I live a hermit's life.
It has taken a long time for me to get here too.
In a few days, Adobe's "Design Suite Premium" will arrive, and I will install the package on my computer and get to work exploring each of its publishing-oriented products. I have a still beginner's familiarity with programs like Dreamweaver (web development) and Photoshop and none at all with standards like InDesign, Illustrator, and Acrobat.
Once upon a time (and very long ago), I developed about 350 macros for WordPerfect. I don't know where they are today, but I poured some soul into working that software on the premise that it would be around forever.
When I built my computer in November 2007, I didn't bother loading the WP v8.x software.
MS Word managed the conversions well enough, or at least the ones I needed, and all the small editorial, writerly, and tables-with-math efficiencies I had produced years before were for nought.
Over the years, with similar but longer-lived enthusaisms, I've developed pretty good fine art abilities and skills and have no reason to be shy about them. However, one has only so much energy and time, and the more tracks one drives, the more dilute one's initiatives. Time in and producing becomes shorter; output -- more familiar and banal.

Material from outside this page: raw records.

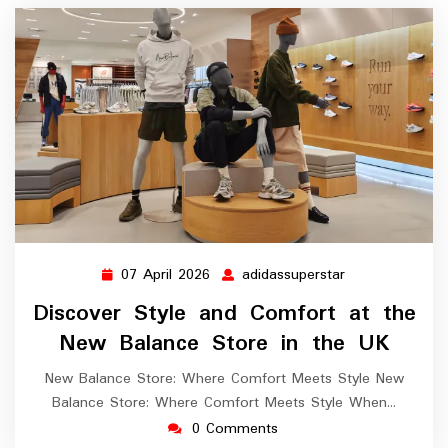
07 April 2026
adidassuperstar
07
adidassupersta
April
Discover Style and Comfort at the
2026
New Balance Store in the UK
New Balance Store: Where Comfort Meets Style New
Balance Store: Where Comfort Meets Style When…
0 Comments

The Internet provides the ultimate reference library experience, and one may fly from one community to another and one subject to the next, but what is gotten out of that and what is given through it . . . time will have to tell for others.
I have been keeping an old fashioned Jewish Sabbath: all electronics off at sundown Friday night; rest, grazing in the kitchen, and reading only through Saturday. Long walks are allowed. No computing; no guitar playing; no television. A few minutes in the garden watering plants and "dead-heading" petunias . . . but digging around in the earth at leisure strikes me as just that much closer to God.
What returns on that day, Sabbath, is the return to long hours of reading without distraction.
Some may recall a Twilight Zone television episode in which a bookworm masquerading as a bank teller reatreats to the vault for a spell with a book, and while he's in there, nuclear war takes place, and he emerges from his shelter to find his town completely depopulated, the local library well stocked and plenty of canned food about.
At last all the time in the world for reading.
He takes a seat on the steps of the library, opens a book, and as he's about to read, he fumbles with his eyeglasses, drops them, and they shatter.
I understand that guy.
Compared to him, I have plenty of support--and I may leave my island library.
However, here is a note of appreciation for what I have got: a 19th Century garret, just 850-sq.ft., stocked with 2000 books and always between half-a-dozen and a dozen periodicals coming along with new books now and then, a good enough kitchen, a little leathery place for watching movies, and a hot little desktop computer and monitor: and here it may be time to depart the electronic slipstream, to back off, stand down, slow down and lapse into literary time.
I will tackle what I need to with the Adobe Suite.
I will continue producing photographs and prints (and photography services for my immediate community).
But I'm going to live differently here, farther back in time, closer to the spirit's bones.
This category, "19th Century Modern", may turn out my online journal.